We often associate Jesus’ word in Mark 8:35 with martyrdom. The reason for this, in context, is obvious:
Mar 8:34-37 ESV And calling the crowd to him with his disciples, he said to them, “If anyone would come after me, let him deny himself and take up his cross and follow me. (35) For whoever would save his life will lose it, but whoever loses his life for my sake and the gospel’s will save it. (36) For what does it profit a man to gain the whole world and forfeit his soul? (37) For what can a man give in return for his soul?
I suggest that neither Jesus nor the early disciples treated literally dying for the gospel as a necessary consequence of discipleship. In fact, later in Mark’s gospel, Jesus is clear that with the possibility of persecutions in this life, so also there could be several elements traditionally associated with the good life in this life (also, the elements of the good life will be certain in the age to come):
Mar 10:29-31 Jesus said, “Truly, I say to you, there is no one who has left house or brothers or sisters or mother or father or children or lands, for my sake and for the gospel, (30) who will not receive a hundredfold now in this time, houses and brothers and sisters and mothers and children and lands, with persecutions, and in the age to come eternal life. (31) But many who are first will be last, and the last first.”

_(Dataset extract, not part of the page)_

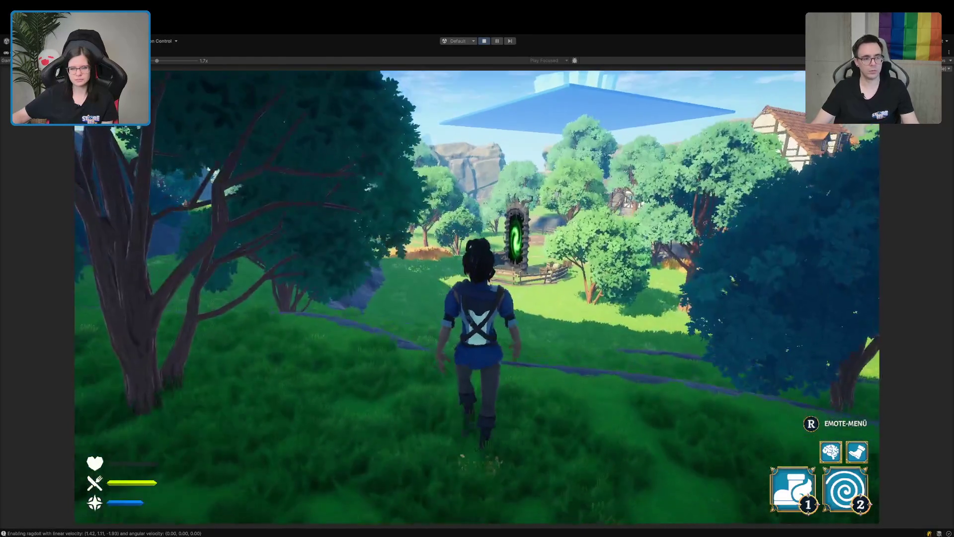
key("w")
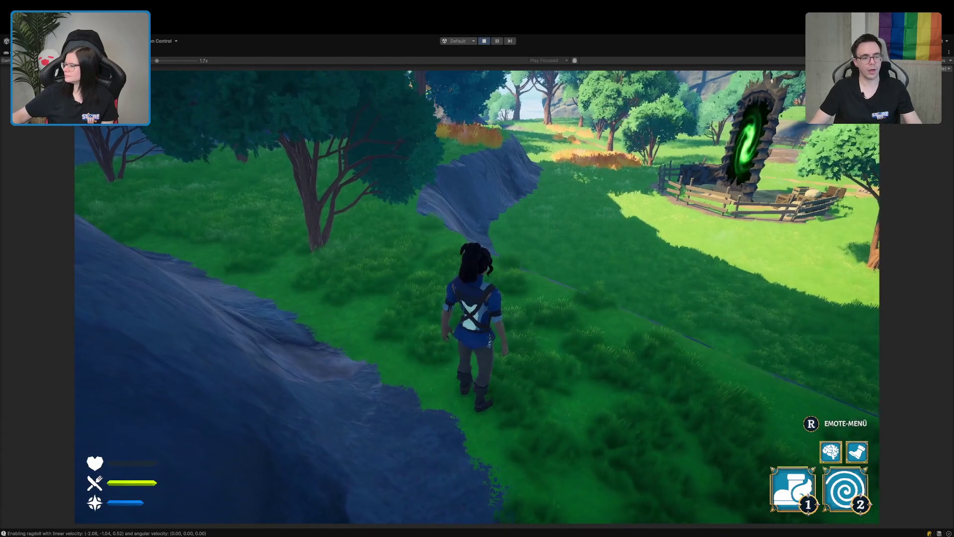
key("a")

The point being that losing ones life, in Mark 8:35, is not necessarily the same thing as literally dying. It would seem that it is a commitment to a form of personal transformation under Jesus’ tutelage. I think that George Herbert captures this concept quite well in his poem Clasping of Hands.
Clasping of Hands
LORD, thou art mine, and I am thine,
If mine I am: and thine much more,
Than I or ought, or can be mine.
Yet to be thine, doth me restore;
So that again I now am mine,
And with advantage mine the more.
Since this being mine, brings with it thine,
And thou with me dost thee restore.
If I without thee would be mine,
I neither should be mine nor thine.Lord, I am thine, and thou art mine:
So mine thou art, that something more
I may presume thee mine, then thine
For thou didst suffer to restore
Not thee, but me, and to be mine:
And with advantage mine the more,
Since thou in death wast none of thine,
Yet then as mine didst me restore.
O be mine still! still make me thine;
Or rather make no Thine and Mine!George Herbert, The Works of George Herbert (London: George Routledge & Co., 1854), 165.
Herbert essentially captures that learning to be possessed of God is precisely to come to oneself as well. Jesus makes this same claim in the parable of the prodigal son. His repentance is described as, “coming to himself” (Luke 15:17). In losing oneself, one comes to knowledge of God. Similarly, in coming to knowledge of God, one comes to true self-ownership.